Start with rice cereal -- rice is the easiest grain to digest. If you're a champion pumper you can mix it with breastmilk, otherwise use water. You're supposed to use boiled, cooled water -- I just used whatever's in the bottom of the kettle from my last cup of tea, which was never very long ago. If you trust your municipal water supply, after a while you will just use tap water if you're lazy like me.

A little bit of cereal a couple of times a day is fine to start off with. Remember, real food is just recreational for now -- your baby gets all her nutrition from breastmilk (or formula) at this stage, and will until she is a year old.

Do rice for a week, then try barley and oatmeal -- these are also very easy to digest. If you are brave enough to try them, you will find that the tastiest of the cereals is barley, despite being the unappetizing grey colour of papier mache.

You're supposed to wait four days or so between introducing new foods -- Cordelia is almost eight months old as I write this, and I am introducing new foods at a manic pace of one a day or so. You might be more conservative if you have any concerns about allergies or if your baby is sensitive to new tastes and takes a while to get used to them, or if you're just nervous. Whatever works for you.

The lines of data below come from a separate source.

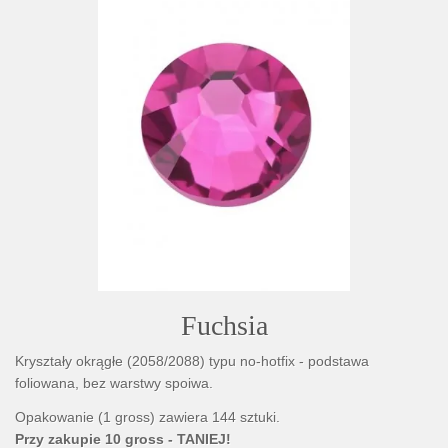
Fuchsia
Kryształy okrągłe (2058/2088) typu no-hotfix - podstawa
foliowana, bez warstwy spoiwa.
Opakowanie (1 gross) zawiera 144 sztuki.
Przy zakupie 10 gross - TANIEJ!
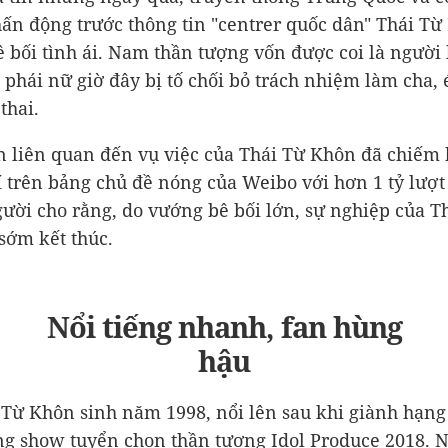
ấn động trước thông tin "centrer quốc dân" Thái Từ
 bối tình ái. Nam thần tượng vốn được coi là người 
i phái nữ giờ đây bị tố chối bỏ trách nhiệm làm cha,
thai.
n liên quan đến vụ việc của Thái Từ Khôn đã chiếm
trí trên bảng chủ đề nóng của Weibo với hơn 1 tỷ lượt
ười cho rằng, do vướng bê bối lớn, sự nghiệp của T
sớm kết thúc.
Nổi tiếng nhanh, fan hùng
hậu
 Từ Khôn sinh năm 1998, nổi lên sau khi giành hạng
ng show tuyển chọn thần tượng Idol Produce 2018. N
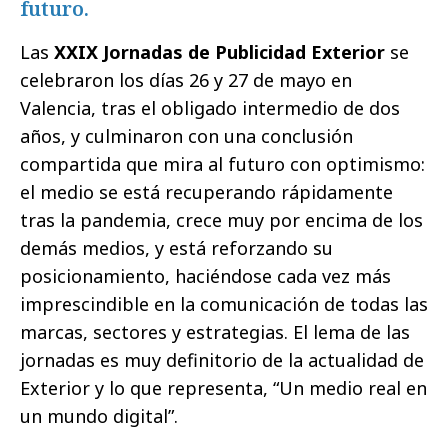
futuro.
Las
XXIX Jornadas de Publicidad Exterior
se
celebraron los días 26 y 27 de mayo en
Valencia, tras el obligado intermedio de dos
años, y culminaron con una conclusión
compartida que mira al futuro con optimismo:
el medio se está recuperando rápidamente
tras la pandemia, crece muy por encima de los
demás medios, y está reforzando su
posicionamiento, haciéndose cada vez más
imprescindible en la comunicación de todas las
marcas, sectores y estrategias. El lema de las
jornadas es muy definitorio de la actualidad de
Exterior y lo que representa, “Un medio real en
un mundo digital”.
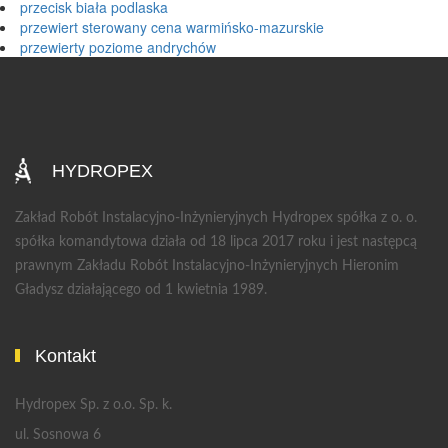
przecisk biała podlaska
przewiert sterowany cena warmińsko-mazurskie
przewierty poziome andrychów
HYDROPEX
Zakład Robót Instalacyjno-Inżynieryjnych Hydropex spółka z o. o.
spółka komandytowa działa od 18 lipca 2017 roku i jest następcą
prawnym Zakładu Robót Instalacyjno-Inżynieryjnych Hieronim
Gładysz działającego od 1 kwietnia 1989.
Kontakt
Hydropex Sp. z o.o. Sp. k.
ul. Sosnowa 6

After you have your baby nicely warmed up on cereal, you can introduce fruits and veg. My doctor suggested doing orange, then yellow, then green, but I think this whole process is complicated enough without bringing the rainbow into it. Just introduce whatever you think would be fun. (See the chart I posted for ideas.)

Jarred Food or Homemade?

Both. Jarred food is convenient, and you can get good stuff. You can even get organic if it's important to you. Just, again, read the labels and don't buy anything with added sugar or starch. If the jar says "Sweet Potato" the ingredient list should say "sweet potato" and nothing else. Use your good sense.

Two things to avoid: jarred banana tastes weird because it's cooked, so it actually has that fake banana taste, and also, how hard is it to mash up a banana with a fork? Buying jarred banana is just embarrassing. And jarred green beans are sour and horrible -- homemade green beans aren't nice either; they just don't puree well. Green beans can wait until your baby has learned how to chew.

But homemade baby food is nice, too -- there are lots of fruits and vegetables that you can't get jarred -- okra? asparagus? mango? And there's a warm, fuzzy feeling to feeding your baby something you have made with your own hands.

How to make homemade baby food? This is the easiest way:

  1. open a bag of frozen peas
  2. dump some in the beaker that came with your hand blender (You do have a hand blender, don't you? How do you make milkshakes?)
  3. Pour in just enough water to cover the peas
  4. put a saucer over the top of the beaker
  5. stick it in the microwave for a few minutes, until the water boils and the peas get a little bit soft
  6. drain off the water
  7. blend the peas into mush

Put some in a bowl, wait until it cools, serve. Put the rest into those little one-cup or half-cup Gladware containers and freeze. (Everyone says to use ice cube trays, but they are a pain in the ass, and my kid easily eats a quarter-cup at a sitting, which is way more than one ice cube.)

You can do the same with other frozen vegetables, or frozen or canned fruit (you don't have to microwave the fruit, obviously). If the resulting puree is too runny, add some of the dry baby cereal to thicken it.

If you have a clean knife and cutting board kicking around, you can do much the same thing with any fresh vegetable or fruit (with the exception of berries and tomatoes, which can be allergenic). If you prefer, cook it in a pan on the stove, if you have a clean pan and your stove works.

Get someone else to clean up, you have done enough.